Governance begins with accountability, impartiality, and the rejection of bribes.
Only afterward, almost reluctantly, does the Torah address the possibility of a king—and even then, it places strict limits on his authority.
A king may not multiply horses, wives, or wealth. He must keep a Torah scroll beside him at all times, a reminder that even at the summit of power, he remains bound to a higher law.
At the same time, Judaism is not a post-Enlightenment, Protestant-style faith focused only on inner salvation or the separation of church and state. It insists that politics, too, is an essential part of Jewish religious life.
The message is clear. Politics matters enormously—it organizes society, defends the vulnerable, restrains corruption. But it is not the first thing, and it is not the only thing. The spiritual dimension precedes it, and the political dimension is hemmed in by law.
Shoftim insists that politics be kept in its place: essential but bounded, vital yet answerable to deeper moral and spiritual priorities.
Grasping Elul With Both Hands
Elul reminds us to hold fast to the dimension of life that remains most fully in our agency. It arrives like oxygen for starved lungs.
After months of suffocation in the shadow of power struggles, Elul restores us to the one realm we truly command. Its ancient rhythm insists that beyond politics, there is work only we can do.
At first it might feel impossible—how can we think about our own teshuvah (spiritual repair) when we are still at war?—and yet it also feels like the grounding work without which nothing else can endure. When the political dimension falters, when battles lie beyond our reach, the spiritual one still holds us.
Elul offers work no government can take away: the work of return, repair, forgiveness, and growth. It calls us to examine our relationships, to mend what we can, to come back to who we want to be. That is work squarely in our hands.

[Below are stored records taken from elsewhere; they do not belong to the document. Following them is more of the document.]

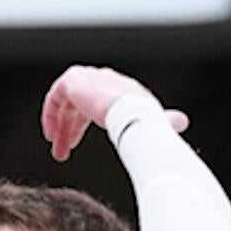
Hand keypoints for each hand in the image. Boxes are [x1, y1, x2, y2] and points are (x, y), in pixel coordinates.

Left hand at [40, 65, 188, 160]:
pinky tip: (50, 134)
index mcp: (122, 88)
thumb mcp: (156, 122)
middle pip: (79, 105)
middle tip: (61, 153)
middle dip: (68, 130)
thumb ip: (165, 121)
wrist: (134, 115)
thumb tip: (181, 123)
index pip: (97, 103)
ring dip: (59, 126)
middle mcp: (105, 80)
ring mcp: (89, 78)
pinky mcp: (73, 81)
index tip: (73, 145)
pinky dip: (50, 114)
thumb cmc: (147, 122)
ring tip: (57, 149)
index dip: (82, 125)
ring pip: (66, 103)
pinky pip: (56, 96)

As Jews, we are not called to choose between politics and spirituality. We must remain committed to fighting for a politics of hope and mutual safety in this difficult time. But Elul offers us an invitation to calibrate our focus.

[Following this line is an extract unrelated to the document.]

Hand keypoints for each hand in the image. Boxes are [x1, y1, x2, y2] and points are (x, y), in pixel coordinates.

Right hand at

Without the grounding of the spiritual dimension, and without the willingness of ordinary people to rise to it, politics alone cannot sustain us. This is why Shoftim turns to politics only after pages of Moses’ spiritual call.
This Elul is an invitation for all of us: to grasp the spiritual dimension with both hands, to recover the language of the soul, and to weave it back into the rhythm of our lives.
Shabbat Shalom,
Mijal
Human being, what are you doing slumbering? Wake up and call out for mercy!
“בֶּן אָדָם מַה לְּךָ נִרְדָּם; קוּם קְרָא בְּתַחֲנוּנִים”
This is the very first line of Sephardic Selichot. Click the link below to hear Yishai Ribbo’s beautiful rendition.
Selichot are prayers for forgiveness and return, recited in the season leading up to the High Holidays. Sephardic communities begin Slichot as Elul begins, entering nearly forty days of prayer meant to awaken us, inspire return, and prepare our hearts for Yom Kippur.




We returned from Israel yesterday and while there I gave thought about the refusal of the Haredim to join the military.
What came to me was that not all are great scholars and there needs to be some involvement in military obligations but that also, they are the ones keeping a very important piece of who we are alive and are playing an important role in their own way.
I am also finding my own need to become more educated with Jewish texts and participate more fully in my practice.
We found ourselves in Jerusalem on Shabbat. What a wonderful and eye opening experience that was. A busy hustling city practically silent. Then as the sun set families and individuals pouring out on to the streets to go out.
Any and as always, you have given me more to consider.
Shabbat Shalom
As ever, the right words at the right time. You always hit the mark!